* [TASK TO CARRY OUT]
Both the line with "middle mcp: (495, 452)" and the line with "ring mcp: (409, 450)" in the records below must appear in the output, along with every line between them, exactly and with nothing added.

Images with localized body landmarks
*** Block opens ***

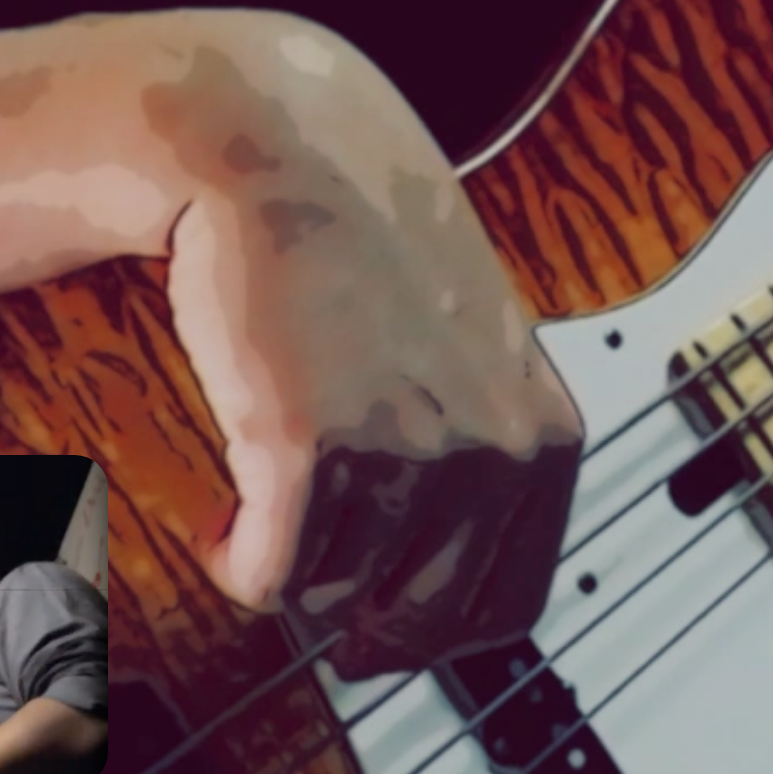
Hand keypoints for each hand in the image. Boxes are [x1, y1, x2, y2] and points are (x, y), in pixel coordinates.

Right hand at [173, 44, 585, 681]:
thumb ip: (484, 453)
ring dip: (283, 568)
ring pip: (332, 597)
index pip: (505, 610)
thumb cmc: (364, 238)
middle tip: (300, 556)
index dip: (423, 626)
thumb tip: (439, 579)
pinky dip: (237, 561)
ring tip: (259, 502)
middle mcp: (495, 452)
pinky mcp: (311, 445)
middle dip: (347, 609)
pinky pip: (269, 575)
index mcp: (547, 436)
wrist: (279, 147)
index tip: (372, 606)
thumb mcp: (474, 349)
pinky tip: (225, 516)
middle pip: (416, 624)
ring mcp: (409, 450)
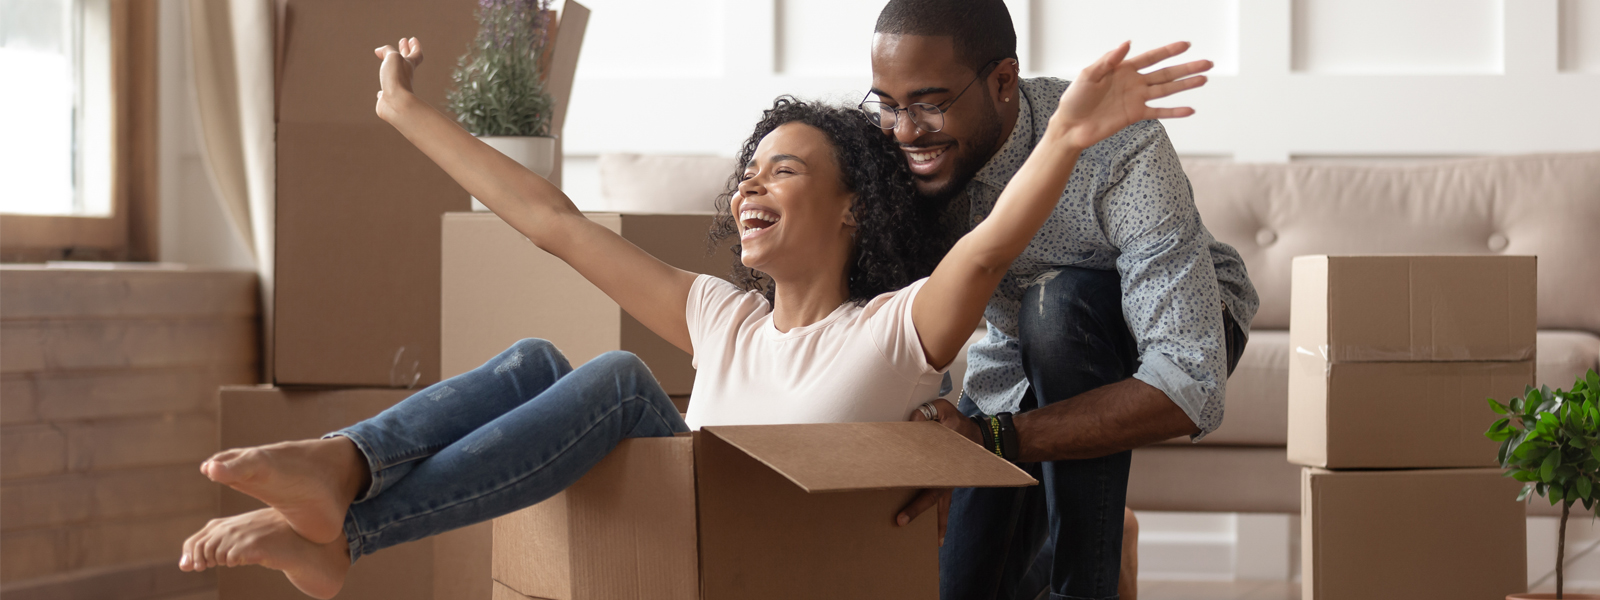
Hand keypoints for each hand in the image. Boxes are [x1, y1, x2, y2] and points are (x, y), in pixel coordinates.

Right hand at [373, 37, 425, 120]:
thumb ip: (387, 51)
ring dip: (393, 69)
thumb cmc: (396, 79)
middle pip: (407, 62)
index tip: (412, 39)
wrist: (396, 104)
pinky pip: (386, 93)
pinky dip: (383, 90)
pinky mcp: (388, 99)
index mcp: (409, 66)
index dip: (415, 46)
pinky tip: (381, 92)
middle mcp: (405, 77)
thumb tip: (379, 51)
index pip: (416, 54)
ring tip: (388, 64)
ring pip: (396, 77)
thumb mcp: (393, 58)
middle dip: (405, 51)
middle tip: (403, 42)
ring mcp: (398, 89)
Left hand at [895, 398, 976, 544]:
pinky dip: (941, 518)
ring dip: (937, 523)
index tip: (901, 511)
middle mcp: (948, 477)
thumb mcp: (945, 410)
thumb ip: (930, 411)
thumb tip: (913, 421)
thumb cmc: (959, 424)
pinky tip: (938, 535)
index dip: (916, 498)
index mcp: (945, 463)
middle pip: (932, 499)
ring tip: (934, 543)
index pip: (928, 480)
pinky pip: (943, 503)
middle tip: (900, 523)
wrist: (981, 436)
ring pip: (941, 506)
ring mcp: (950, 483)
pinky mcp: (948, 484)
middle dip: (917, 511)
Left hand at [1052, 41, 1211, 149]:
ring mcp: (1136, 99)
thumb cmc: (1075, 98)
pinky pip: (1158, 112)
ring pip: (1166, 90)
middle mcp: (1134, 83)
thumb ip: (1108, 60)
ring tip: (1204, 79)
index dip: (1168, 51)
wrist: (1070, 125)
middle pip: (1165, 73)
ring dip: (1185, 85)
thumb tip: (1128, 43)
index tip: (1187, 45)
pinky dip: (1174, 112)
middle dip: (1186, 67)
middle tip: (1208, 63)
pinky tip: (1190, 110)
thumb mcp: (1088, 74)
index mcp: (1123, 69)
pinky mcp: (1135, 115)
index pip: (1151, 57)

*** Block closes ***

* [PROBLEM SOLUTION]
middle mcp: (495, 452)
pinky mcp: (311, 445)
middle dip: (347, 609)
pinky pip: (269, 575)
index mcp: (547, 436)
wrist: (279, 147)
index tip: (372, 606)
thumb mcp: (474, 349)
pinky tip: (225, 516)
middle pip: (416, 624)
ring mcp: (409, 450)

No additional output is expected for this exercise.